Question

man i cannot figure this out.
2x^2-5x-3=0

Answer 1

What exactly is your question?

Answer 2

solve equation by factoring

Answer 3

I think the answer is (x+3)(2x-1)

Answer 4

Ok. We have\[2x^{2}-5x-3=0\]In order to solve this, let's remember that a quadratic is of form\[ax^{2}+bx+c\]In this case, we want to multiply a and c together:\[a \times c=2 \times -3 =-6\]We then want factors of ac that, when added together, equal b.

The factors of -6 are:
6, -1
-6, 1
2, -3
-2, 3

We can see that -6+1=-5. So now we form this box:\[\left[\begin{matrix}2x^{2} & ? \\ ? & -3\end{matrix}\right]\]Notice that the first entry in the first row is ax^2, and that the second element of the second row is c.

Now we're going to put in those factors of ac we found times x (it doesn't matter in which spot they go):\[\left[\begin{matrix}2x^{2} & -6x \\ 1x & -3\end{matrix}\right]\]Now let's find the greatest common factor of each row. In the first row, we could pull out 2x, so that's our first factor. In the second row, we can only pull out a 1, so that's our second factor.

Now we're going to factor the columns. Firs the first column, the only common factor is x, so that's our first factor. In the second one though, both -6x and -3 are divisible by -3, so that is our second factor.

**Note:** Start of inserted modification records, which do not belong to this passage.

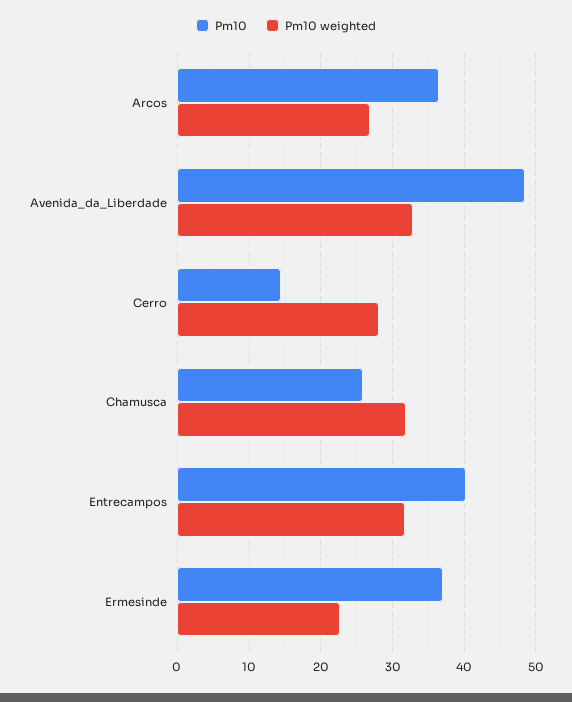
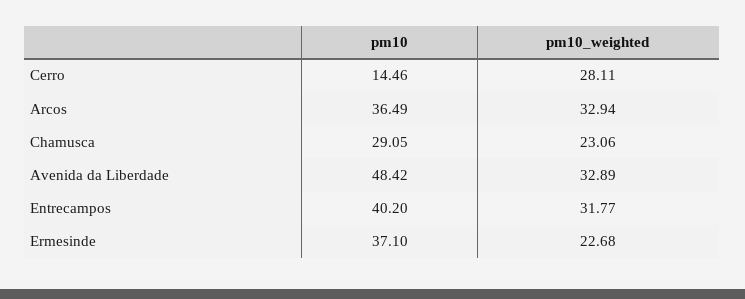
  {
    "Pm10": {
      "Arcos": 36.49,
      "Avenida_da_Liberdade": 48.42,
      "Cerro": 14.46,
-     "Chamusca": 26,
+     "Chamusca": 29.05,
      "Entrecampos": 40.2,
      "Ermesinde": 37.1
    },
    "Pm10 weighted": {
-     "Arcos": 27,
+     "Arcos": 32.94,
      "Avenida_da_Liberdade": 32.89,
      "Cerro": 28.11,
-     "Chamusca": 32,
+     "Chamusca": 23.06,
      "Entrecampos": 31.77,
      "Ermesinde": 22.68
    }
  }

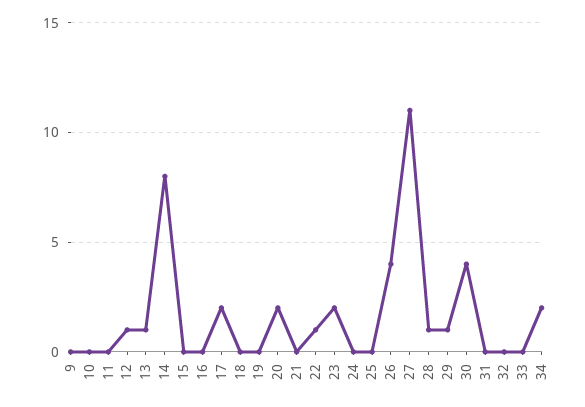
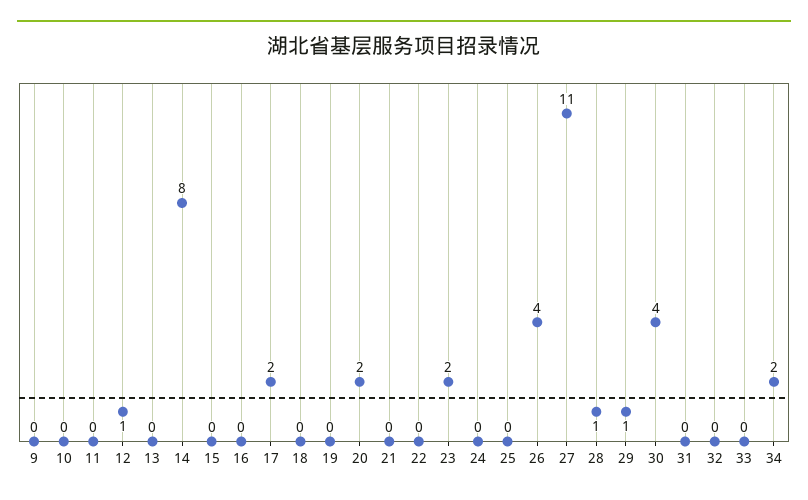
  {
    "9": 0,
    "10": 0,
    "11": 0,
    "12": 1,
-   "13": 1,
+   "13": 0,
    "14": 8,
    "15": 0,
    "16": 0,
    "17": 2,
    "18": 0,
    "19": 0,
    "20": 2,
    "21": 0,
-   "22": 1,
+   "22": 0,
    "23": 2,
    "24": 0,
    "25": 0,
    "26": 4,
    "27": 11,
    "28": 1,
    "29": 1,
    "30": 4,
    "31": 0,
    "32": 0,
    "33": 0,
    "34": 2
  }

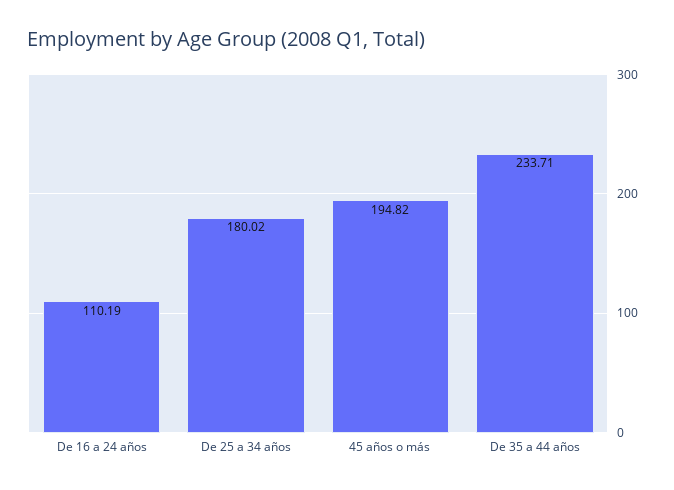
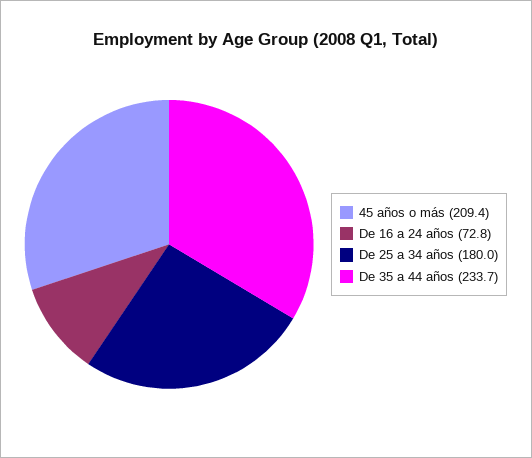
  {
-   "De 16 a 24 años": 110.19,
+   "De 16 a 24 años": 72.8,
    "De 25 a 34 años": 180.02,
-   "45 años o más": 194.82,
+   "45 años o más": 209.4,
    "De 35 a 44 años": 233.71
  }

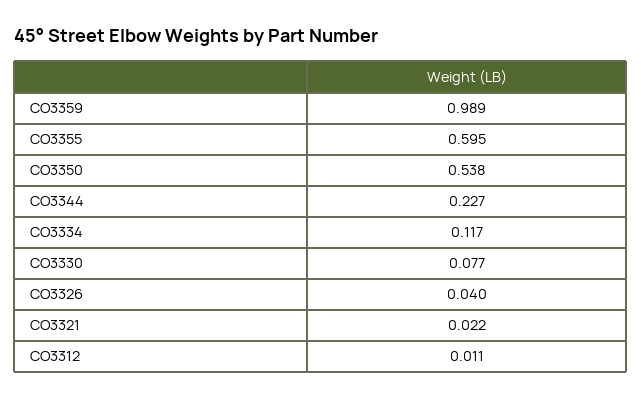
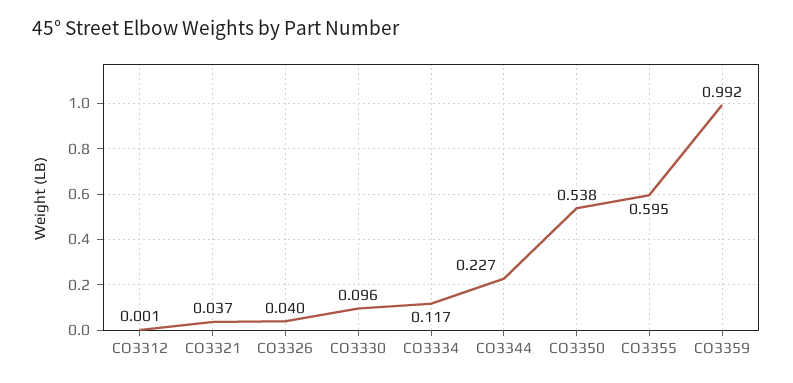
  {
-   "CO3359": 0.989,
+   "CO3359": 0.992,
    "CO3355": 0.595,
    "CO3350": 0.538,
    "CO3344": 0.227,
    "CO3334": 0.117,
-   "CO3330": 0.077,
+   "CO3330": 0.096,
    "CO3326": 0.04,
-   "CO3321": 0.022,
+   "CO3321": 0.037,
-   "CO3312": 0.011
+   "CO3312": 0.001
  }

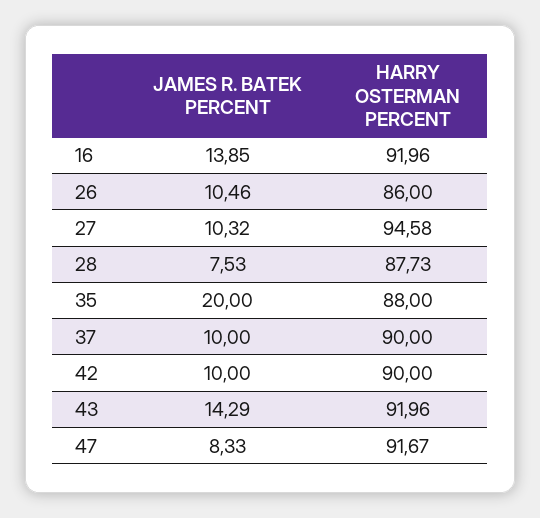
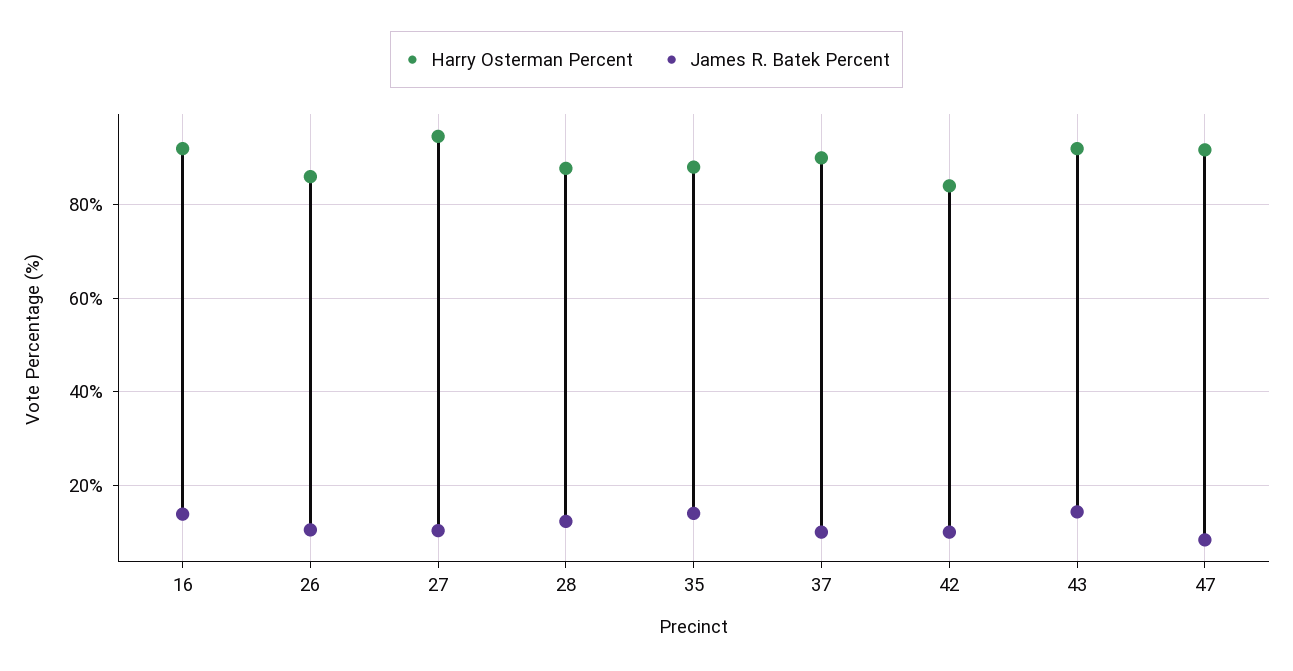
  {
    "JAMES R. BATEK PERCENT": {
      "16": 13.85,
      "26": 10.46,
      "27": 10.32,
-     "28": 7.53,
+     "28": 12,
-     "35": 20,
+     "35": 14,
      "37": 10,
      "42": 10,
      "43": 14.29,
      "47": 8.33
    },
    "HARRY OSTERMAN PERCENT": {
      "16": 91.96,
      "26": 86,
      "27": 94.58,
      "28": 87.73,
      "35": 88,
      "37": 90,
-     "42": 90,
+     "42": 84,
      "43": 91.96,
      "47": 91.67
    }
  }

Now, knowing those factors, we know that\[2x^{2}-5x-3=(x-3)(2x+1)=0\]Now that it's factored, can you finish the problem?

Answer 5

is it -3/1,1/2 or -3,1/2

Answer 6

It's the answers to these two equations:\[x-3=0\]\[2x+1=0\]

Answer 7

oh that'll be 3, -1/2

Answer 8

Right.

Answer 9

thaks buddy youre a life saver

Answer 10

thanks